## EXERCISE INSTRUCTIONS
1. Name every person mentioned by name in the podcast transcript, each once.
2. Put this sentence from the podcast transcript into Spanish: "Seeing him move on that board was surreal."
3. Repeat word for word the stretch of the podcast transcript that begins with "Starting point is 00:02:40" and ends with "article from 2012.".

## EXCERPT PROVIDED

============================================================

Starting point is 00:02:40 Just static silence. Years went by like that. Then, one night, when I was about 23 or 24, I was at my grandfather's house on the other side of the country. Everyone was asleep, and I couldn't. So I got on my laptop and started digging deep, like the kind of internet rabbit hole where you forget to blink. This time, I hit something. There it was. A news article from 2012.
Starting point is 00:03:10 Human remains, long unidentified, had been matched to my father, Douglas Siskowski, and his new wife at the time, Candice Walsh. The police had been holding on to the remains for third. 13 years, not knowing who they belonged to. And who was the killer? Robert Ben Rhodes. This was when my whole understanding of my life split wide open. At the height of his killing spree, Rhodes was snatching women off the highways, torturing them in his mobile dungeon, and dumping their bodies wherever he pleased. Some experts say he might have averaged three women a month. Think about that. Three lives snuffed out every single month. And my first father just happened to be in the wrong place at the wrong time. Once I learned the truth,
Starting point is 00:03:56 I couldn't stop myself from trying to learn more about Doug. Turns out he'd been kind of a legend in the skateboarding world. I found old skate magazines where he'd placed third in an amateur freestyle competition in Vancouver, Canada. This was in 1986, the same year I was born, just two months before my birthday. Even crazier. He was friends with Rodney Mullen, the Rodney Mullen, the godfather of street skating, inventor of tricks like the kickflip and the Casper Slide. Doug even had a cameo in a 1986 skate video called Radical Moves, which also featured a young Tony Hawk before he was a household name. There's a clip on YouTube. Seeing him move on that board was surreal. Like I was watching a ghost. Fast forward a few years.

============================================================

## THE DATA
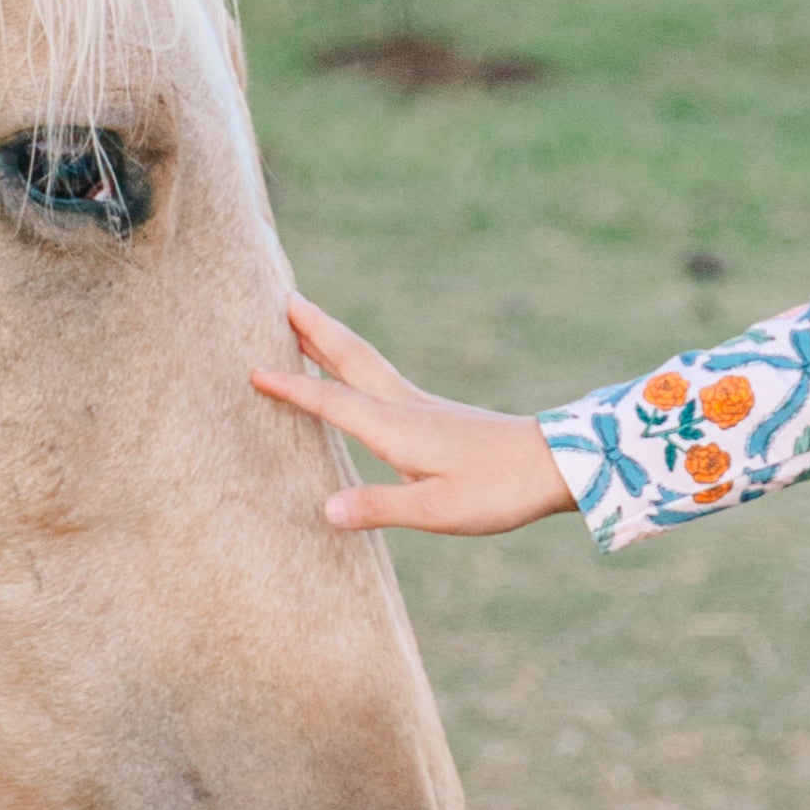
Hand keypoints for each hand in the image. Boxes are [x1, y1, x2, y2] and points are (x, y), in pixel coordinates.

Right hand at [251, 294, 577, 535]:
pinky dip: (355, 364)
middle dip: (313, 330)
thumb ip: (380, 507)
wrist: (557, 465)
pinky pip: (381, 379)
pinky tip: (357, 376)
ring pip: (366, 363)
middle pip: (350, 358)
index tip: (252, 368)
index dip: (291, 386)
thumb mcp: (437, 511)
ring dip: (332, 341)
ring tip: (304, 322)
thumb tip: (327, 509)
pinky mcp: (437, 416)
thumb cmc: (498, 491)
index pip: (331, 401)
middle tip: (280, 297)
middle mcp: (404, 408)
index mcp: (396, 428)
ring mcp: (422, 408)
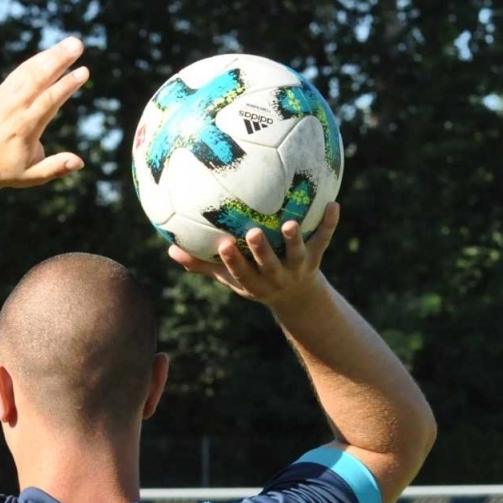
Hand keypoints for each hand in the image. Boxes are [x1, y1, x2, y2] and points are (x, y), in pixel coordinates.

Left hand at [0, 37, 88, 195]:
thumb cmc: (6, 172)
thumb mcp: (32, 176)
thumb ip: (55, 167)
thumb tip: (80, 162)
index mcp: (25, 129)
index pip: (48, 101)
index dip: (66, 86)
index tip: (83, 72)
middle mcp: (14, 110)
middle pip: (39, 79)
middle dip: (59, 60)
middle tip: (78, 45)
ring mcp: (4, 100)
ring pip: (29, 72)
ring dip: (50, 55)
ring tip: (71, 43)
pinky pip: (18, 74)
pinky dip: (35, 62)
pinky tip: (50, 53)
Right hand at [170, 203, 341, 306]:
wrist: (296, 298)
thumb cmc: (254, 280)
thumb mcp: (228, 278)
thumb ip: (201, 264)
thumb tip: (169, 249)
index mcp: (252, 282)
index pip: (240, 272)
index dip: (232, 260)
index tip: (222, 244)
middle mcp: (275, 278)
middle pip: (267, 265)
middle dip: (260, 251)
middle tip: (254, 232)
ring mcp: (296, 269)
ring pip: (297, 255)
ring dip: (294, 240)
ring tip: (291, 223)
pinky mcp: (316, 260)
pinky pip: (323, 240)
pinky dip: (329, 224)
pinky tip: (333, 203)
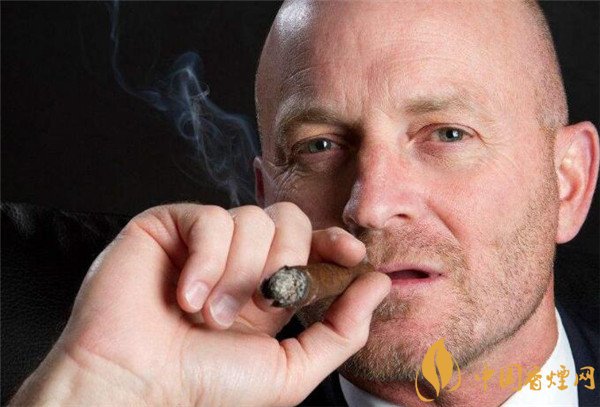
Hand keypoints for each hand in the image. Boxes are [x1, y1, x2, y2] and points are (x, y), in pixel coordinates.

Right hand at [11, 203, 389, 405]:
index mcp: (265, 288)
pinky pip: (210, 219)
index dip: (333, 239)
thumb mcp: (290, 369)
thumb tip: (379, 283)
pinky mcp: (169, 226)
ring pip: (252, 219)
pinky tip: (184, 296)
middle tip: (261, 304)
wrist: (137, 385)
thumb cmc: (208, 385)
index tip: (350, 252)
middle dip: (285, 262)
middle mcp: (237, 260)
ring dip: (238, 274)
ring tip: (208, 316)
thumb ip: (340, 330)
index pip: (310, 243)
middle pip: (289, 219)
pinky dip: (206, 261)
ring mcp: (203, 241)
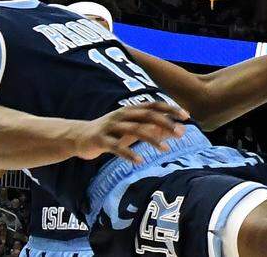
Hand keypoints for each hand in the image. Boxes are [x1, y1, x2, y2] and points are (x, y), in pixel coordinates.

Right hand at [71, 102, 188, 163]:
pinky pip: (117, 147)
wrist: (79, 137)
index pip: (154, 105)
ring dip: (152, 139)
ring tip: (166, 150)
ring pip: (135, 130)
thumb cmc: (110, 133)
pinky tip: (140, 161)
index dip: (170, 109)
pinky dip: (129, 154)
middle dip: (166, 123)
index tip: (187, 115)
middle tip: (182, 133)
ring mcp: (111, 126)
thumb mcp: (131, 129)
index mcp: (130, 110)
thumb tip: (173, 131)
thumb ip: (151, 128)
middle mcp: (122, 114)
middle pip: (148, 115)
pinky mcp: (101, 140)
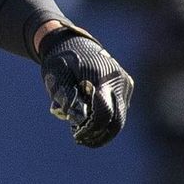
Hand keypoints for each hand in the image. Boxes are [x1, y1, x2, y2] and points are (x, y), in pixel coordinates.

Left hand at [35, 24, 131, 147]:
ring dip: (104, 128)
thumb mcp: (57, 79)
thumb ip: (67, 98)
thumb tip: (80, 120)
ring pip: (121, 115)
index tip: (78, 137)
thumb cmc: (60, 62)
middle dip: (101, 135)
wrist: (70, 42)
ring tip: (84, 133)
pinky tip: (90, 120)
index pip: (104, 113)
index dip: (92, 129)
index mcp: (100, 77)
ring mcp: (124, 82)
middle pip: (118, 119)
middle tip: (83, 142)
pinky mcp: (126, 84)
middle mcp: (117, 80)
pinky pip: (120, 106)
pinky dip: (108, 117)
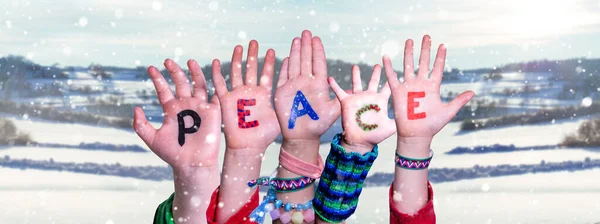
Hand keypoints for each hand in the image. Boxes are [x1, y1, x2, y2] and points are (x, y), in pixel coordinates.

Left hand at [134, 59, 220, 222]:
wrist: (192, 164)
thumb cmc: (173, 154)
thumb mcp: (152, 139)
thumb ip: (140, 125)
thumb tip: (136, 108)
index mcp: (171, 110)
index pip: (164, 90)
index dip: (157, 79)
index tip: (150, 68)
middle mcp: (185, 106)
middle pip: (180, 83)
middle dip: (174, 71)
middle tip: (167, 60)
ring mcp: (200, 107)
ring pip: (198, 84)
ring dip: (194, 72)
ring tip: (188, 61)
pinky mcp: (212, 111)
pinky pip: (214, 93)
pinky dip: (216, 81)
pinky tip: (214, 69)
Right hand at [211, 40, 279, 151]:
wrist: (249, 147)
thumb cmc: (265, 136)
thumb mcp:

============================================================

## RESPONSES TO THE EXERCISE
1.
Douglas Siskowski
Candice Walsh
Robert Ben Rhodes
Rodney Mullen
Tony Hawk

2. Verlo moverse sobre esa tabla fue surrealista.

3.
Starting point is 00:02:40 Just static silence. Years went by like that. Then, one night, when I was about 23 or 24, I was at my grandfather's house on the other side of the country. Everyone was asleep, and I couldn't. So I got on my laptop and started digging deep, like the kind of internet rabbit hole where you forget to blink. This time, I hit something. There it was. A news article from 2012.